20. November 2001Georges Waser
Neue Zürcher Zeitung

Von Hockney bis Füssli

Die erweiterte Tate Britain zeigt ihre Schätze

Die erweiterte Tate Britain zeigt ihre Schätze

Nach einem Facelifting scheint die Tate Britain, das Zuhause der weltweit grössten Sammlung britischer Kunst, wieder auf Erfolgskurs zu sein. Die bisher grösste bauliche Veränderung seit der Gründung dieses Museums kostete 32 Millionen Pfund; mehr als die Hälfte des Geldes kam aus den Kassen der National Lottery.

Seit die Tate Modern vor eineinhalb Jahren mit einem grossen Spektakel eröffnet wurde, schien die gute alte Tate Gallery - die Tate Britain, wie sie seither heisst - zu einem Schattendasein verurteilt. Kamen im April 2000 noch 162 000 Besucher in die Tate Britain, so fiel das Total der Eintritte im Mai auf 99 000 und im Juni gar auf nur 62 000. Die Tate Modern hingegen meldete Rekordzahlen: fünf Millionen Besucher allein im ersten Jahr! War dies etwa ein Beweis dafür, dass sich die Briten unmerklich zu einer modernen europäischen Nation gewandelt hatten?

BEREITGESTELLTE DATENSÄTZE –

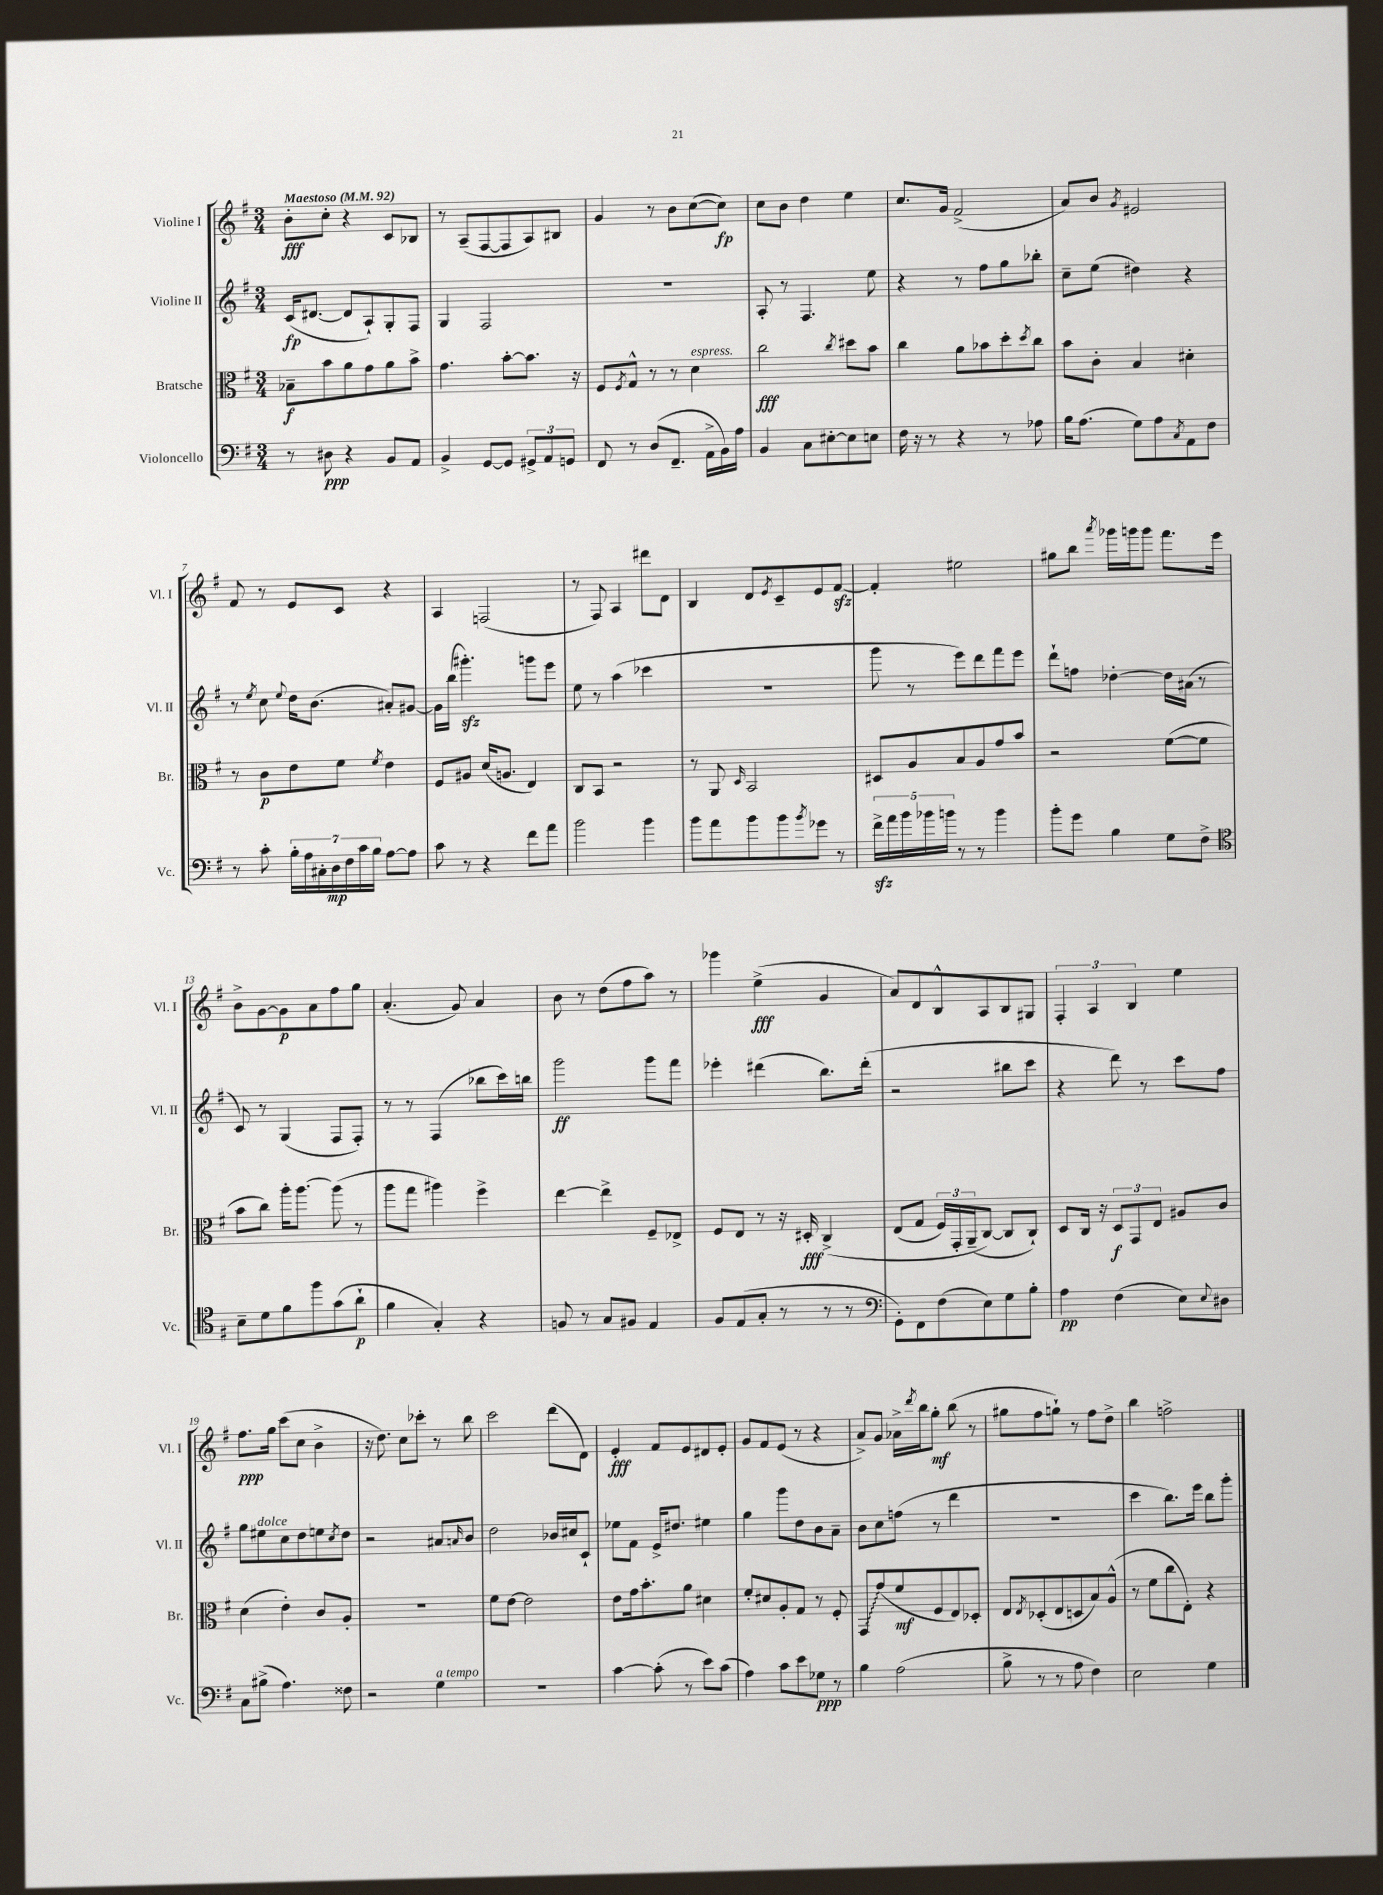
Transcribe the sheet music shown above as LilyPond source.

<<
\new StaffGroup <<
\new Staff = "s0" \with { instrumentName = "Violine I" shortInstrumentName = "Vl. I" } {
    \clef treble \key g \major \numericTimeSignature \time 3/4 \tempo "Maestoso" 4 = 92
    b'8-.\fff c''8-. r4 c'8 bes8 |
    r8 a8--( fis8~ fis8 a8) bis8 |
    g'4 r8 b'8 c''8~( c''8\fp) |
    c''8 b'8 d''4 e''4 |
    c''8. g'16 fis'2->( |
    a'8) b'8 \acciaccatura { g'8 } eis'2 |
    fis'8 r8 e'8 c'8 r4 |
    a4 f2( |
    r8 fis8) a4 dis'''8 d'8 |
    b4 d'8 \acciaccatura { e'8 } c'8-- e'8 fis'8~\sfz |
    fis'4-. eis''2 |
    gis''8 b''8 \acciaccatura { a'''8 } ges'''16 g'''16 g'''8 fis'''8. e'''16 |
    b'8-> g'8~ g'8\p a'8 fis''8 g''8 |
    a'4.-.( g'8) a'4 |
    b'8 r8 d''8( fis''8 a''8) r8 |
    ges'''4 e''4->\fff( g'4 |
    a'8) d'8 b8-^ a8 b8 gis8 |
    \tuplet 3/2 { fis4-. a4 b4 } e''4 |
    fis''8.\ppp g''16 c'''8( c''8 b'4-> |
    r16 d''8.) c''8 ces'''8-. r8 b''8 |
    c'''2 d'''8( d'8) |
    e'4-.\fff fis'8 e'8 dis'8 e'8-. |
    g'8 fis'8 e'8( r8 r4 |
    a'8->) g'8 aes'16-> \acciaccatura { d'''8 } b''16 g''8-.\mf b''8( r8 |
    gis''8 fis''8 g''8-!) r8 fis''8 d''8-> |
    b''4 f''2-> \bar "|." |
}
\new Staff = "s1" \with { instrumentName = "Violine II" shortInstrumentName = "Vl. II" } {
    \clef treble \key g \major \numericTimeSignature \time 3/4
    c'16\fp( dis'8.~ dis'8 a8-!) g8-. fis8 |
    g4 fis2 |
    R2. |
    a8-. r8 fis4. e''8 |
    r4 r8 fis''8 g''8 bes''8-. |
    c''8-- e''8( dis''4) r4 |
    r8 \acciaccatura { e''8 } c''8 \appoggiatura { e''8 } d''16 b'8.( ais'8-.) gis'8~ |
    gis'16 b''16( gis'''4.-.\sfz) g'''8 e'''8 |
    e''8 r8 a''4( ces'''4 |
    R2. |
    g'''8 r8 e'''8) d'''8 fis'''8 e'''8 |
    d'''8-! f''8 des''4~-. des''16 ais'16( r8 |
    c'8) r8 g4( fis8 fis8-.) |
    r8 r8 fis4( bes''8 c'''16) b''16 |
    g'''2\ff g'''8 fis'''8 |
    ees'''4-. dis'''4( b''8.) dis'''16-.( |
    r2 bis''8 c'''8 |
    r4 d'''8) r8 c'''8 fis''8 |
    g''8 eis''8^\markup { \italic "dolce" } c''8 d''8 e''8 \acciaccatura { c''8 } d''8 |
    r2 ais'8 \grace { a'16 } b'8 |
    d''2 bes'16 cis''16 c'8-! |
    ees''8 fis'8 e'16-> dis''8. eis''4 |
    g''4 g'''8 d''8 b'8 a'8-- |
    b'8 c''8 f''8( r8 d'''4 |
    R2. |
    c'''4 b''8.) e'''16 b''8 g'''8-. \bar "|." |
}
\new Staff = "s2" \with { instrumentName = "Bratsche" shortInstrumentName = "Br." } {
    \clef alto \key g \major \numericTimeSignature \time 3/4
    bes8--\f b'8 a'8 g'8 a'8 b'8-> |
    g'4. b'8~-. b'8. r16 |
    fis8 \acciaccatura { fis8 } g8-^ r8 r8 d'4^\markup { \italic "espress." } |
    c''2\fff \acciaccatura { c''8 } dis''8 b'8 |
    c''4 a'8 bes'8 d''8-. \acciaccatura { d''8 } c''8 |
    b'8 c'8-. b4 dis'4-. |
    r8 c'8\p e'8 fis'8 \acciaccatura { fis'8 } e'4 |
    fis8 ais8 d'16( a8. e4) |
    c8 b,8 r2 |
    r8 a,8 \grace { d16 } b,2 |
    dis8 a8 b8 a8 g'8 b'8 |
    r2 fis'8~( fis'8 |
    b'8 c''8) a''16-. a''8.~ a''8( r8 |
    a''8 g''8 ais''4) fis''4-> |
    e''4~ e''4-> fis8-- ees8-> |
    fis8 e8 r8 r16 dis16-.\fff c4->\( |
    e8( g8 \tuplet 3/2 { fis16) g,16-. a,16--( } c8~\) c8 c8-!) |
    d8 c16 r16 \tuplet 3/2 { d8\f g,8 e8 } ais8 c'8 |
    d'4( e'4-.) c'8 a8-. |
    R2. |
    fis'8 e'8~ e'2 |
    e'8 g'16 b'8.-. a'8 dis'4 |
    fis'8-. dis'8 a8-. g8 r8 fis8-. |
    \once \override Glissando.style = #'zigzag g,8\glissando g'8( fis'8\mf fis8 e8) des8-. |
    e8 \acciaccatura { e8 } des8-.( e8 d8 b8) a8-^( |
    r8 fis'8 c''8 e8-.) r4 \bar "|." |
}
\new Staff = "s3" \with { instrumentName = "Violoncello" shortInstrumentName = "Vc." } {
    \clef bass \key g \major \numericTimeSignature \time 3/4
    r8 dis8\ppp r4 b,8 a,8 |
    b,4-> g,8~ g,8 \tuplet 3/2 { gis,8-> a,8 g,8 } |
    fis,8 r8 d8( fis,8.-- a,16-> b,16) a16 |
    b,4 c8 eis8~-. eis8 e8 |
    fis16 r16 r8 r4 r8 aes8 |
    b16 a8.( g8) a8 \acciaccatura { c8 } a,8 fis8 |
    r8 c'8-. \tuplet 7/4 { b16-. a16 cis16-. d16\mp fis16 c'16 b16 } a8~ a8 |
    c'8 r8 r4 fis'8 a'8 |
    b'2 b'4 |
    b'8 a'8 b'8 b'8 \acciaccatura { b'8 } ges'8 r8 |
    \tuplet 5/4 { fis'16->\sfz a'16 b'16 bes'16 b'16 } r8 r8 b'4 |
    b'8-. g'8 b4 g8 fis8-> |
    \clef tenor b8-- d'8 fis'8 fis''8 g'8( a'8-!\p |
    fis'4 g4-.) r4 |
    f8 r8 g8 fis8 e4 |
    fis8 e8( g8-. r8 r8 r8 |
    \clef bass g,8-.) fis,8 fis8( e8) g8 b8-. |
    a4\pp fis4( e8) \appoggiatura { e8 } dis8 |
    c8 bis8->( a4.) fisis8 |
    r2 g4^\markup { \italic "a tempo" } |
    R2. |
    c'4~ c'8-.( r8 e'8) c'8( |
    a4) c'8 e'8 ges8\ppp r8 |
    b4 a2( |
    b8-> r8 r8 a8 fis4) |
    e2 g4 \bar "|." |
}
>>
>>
...
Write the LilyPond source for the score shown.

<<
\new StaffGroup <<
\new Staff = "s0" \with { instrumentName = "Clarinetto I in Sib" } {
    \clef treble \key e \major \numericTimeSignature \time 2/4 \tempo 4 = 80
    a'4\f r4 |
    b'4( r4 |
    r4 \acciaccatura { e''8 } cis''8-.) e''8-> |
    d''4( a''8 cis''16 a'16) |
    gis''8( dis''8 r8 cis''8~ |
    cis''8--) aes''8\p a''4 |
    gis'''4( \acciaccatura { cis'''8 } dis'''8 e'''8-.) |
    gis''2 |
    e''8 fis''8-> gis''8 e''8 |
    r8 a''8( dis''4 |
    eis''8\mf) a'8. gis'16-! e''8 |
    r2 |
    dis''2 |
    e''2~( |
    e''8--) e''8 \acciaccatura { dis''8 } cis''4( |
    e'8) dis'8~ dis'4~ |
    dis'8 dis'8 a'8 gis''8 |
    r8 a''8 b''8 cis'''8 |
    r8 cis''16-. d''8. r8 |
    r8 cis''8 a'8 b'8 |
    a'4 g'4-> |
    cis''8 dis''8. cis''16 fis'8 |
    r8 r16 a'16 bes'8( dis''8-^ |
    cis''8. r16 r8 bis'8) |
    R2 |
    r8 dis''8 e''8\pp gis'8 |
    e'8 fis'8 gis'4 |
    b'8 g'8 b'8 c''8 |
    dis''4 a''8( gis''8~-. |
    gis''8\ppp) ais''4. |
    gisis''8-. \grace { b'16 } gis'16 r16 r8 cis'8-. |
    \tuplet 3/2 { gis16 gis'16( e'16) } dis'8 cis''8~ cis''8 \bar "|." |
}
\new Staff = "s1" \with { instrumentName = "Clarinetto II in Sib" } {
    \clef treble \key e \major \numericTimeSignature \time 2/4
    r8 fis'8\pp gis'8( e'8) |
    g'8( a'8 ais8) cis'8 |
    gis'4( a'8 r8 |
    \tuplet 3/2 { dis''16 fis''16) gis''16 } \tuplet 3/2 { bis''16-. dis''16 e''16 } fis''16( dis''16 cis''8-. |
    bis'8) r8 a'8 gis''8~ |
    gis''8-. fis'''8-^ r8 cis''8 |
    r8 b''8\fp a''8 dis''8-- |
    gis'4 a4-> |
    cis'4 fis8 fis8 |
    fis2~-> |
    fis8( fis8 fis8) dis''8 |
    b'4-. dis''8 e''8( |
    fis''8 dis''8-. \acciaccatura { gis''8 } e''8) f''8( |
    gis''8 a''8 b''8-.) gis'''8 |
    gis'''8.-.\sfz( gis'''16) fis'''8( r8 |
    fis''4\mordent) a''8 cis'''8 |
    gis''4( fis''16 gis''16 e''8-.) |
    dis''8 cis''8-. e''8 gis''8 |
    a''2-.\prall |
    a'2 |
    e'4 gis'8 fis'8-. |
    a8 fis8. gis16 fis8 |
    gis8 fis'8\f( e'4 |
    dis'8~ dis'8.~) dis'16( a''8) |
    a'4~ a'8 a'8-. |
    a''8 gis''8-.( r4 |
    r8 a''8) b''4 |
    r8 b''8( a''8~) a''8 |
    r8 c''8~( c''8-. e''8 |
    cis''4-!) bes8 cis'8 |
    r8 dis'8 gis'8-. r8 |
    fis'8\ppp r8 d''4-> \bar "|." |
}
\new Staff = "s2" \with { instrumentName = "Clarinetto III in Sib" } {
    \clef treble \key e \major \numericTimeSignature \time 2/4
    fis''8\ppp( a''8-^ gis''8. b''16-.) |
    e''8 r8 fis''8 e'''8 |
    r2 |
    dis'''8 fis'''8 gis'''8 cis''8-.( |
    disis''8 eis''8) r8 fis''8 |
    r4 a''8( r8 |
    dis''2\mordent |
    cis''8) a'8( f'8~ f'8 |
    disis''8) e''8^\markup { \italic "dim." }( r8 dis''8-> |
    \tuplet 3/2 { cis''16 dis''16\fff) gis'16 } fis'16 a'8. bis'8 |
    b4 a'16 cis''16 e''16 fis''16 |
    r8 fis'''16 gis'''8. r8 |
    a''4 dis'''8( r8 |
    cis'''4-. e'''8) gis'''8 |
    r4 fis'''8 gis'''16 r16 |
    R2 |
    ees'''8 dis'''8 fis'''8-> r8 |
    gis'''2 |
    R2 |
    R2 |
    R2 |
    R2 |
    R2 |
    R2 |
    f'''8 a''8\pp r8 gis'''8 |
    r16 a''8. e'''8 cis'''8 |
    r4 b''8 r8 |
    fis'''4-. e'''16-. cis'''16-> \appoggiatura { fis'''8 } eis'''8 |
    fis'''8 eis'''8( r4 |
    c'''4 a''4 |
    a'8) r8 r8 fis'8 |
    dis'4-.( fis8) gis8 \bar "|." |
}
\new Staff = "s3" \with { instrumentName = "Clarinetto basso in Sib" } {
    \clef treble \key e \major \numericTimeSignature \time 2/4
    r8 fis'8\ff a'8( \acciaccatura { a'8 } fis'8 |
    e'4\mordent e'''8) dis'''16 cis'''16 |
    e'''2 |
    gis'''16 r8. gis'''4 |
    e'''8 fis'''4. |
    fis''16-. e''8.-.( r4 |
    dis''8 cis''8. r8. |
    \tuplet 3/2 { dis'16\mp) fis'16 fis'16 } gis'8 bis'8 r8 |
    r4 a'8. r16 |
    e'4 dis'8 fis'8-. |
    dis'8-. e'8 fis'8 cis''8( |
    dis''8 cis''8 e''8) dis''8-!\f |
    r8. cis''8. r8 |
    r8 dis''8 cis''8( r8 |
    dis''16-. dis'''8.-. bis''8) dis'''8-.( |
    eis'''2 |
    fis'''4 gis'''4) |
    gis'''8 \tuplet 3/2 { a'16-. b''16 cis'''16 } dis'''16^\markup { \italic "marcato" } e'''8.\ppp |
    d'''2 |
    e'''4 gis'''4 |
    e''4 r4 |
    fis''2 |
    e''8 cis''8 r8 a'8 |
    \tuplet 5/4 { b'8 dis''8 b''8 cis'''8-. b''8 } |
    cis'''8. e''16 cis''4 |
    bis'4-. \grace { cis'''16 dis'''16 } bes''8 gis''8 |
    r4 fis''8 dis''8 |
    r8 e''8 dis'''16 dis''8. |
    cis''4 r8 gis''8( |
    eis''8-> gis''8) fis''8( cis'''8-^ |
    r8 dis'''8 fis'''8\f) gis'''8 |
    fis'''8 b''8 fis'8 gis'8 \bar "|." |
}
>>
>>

GESTELLTE AUFGABEN –
1. Was steht im Artikel über die Tate Britain zu diesen Punkten?
(a) Wie viel kostete die bisher grösste bauliche Veränderung des Museums?
(b) Wie viele Besucher kamen im Juni in die Tate Britain?
(c) Wie viele Besucher meldete die Tate Modern in ihrem ersten Jahr?
2. In wie vielen Zeilen der Datensätze kommt die Zeichenfolge „tempo“ vor? Gib nur die Zahl an.

DIE ANTWORTEN –
1.
(a) 32 Millionen Pfund
(b) 62 000
(c) Fünf Millionen

2. 3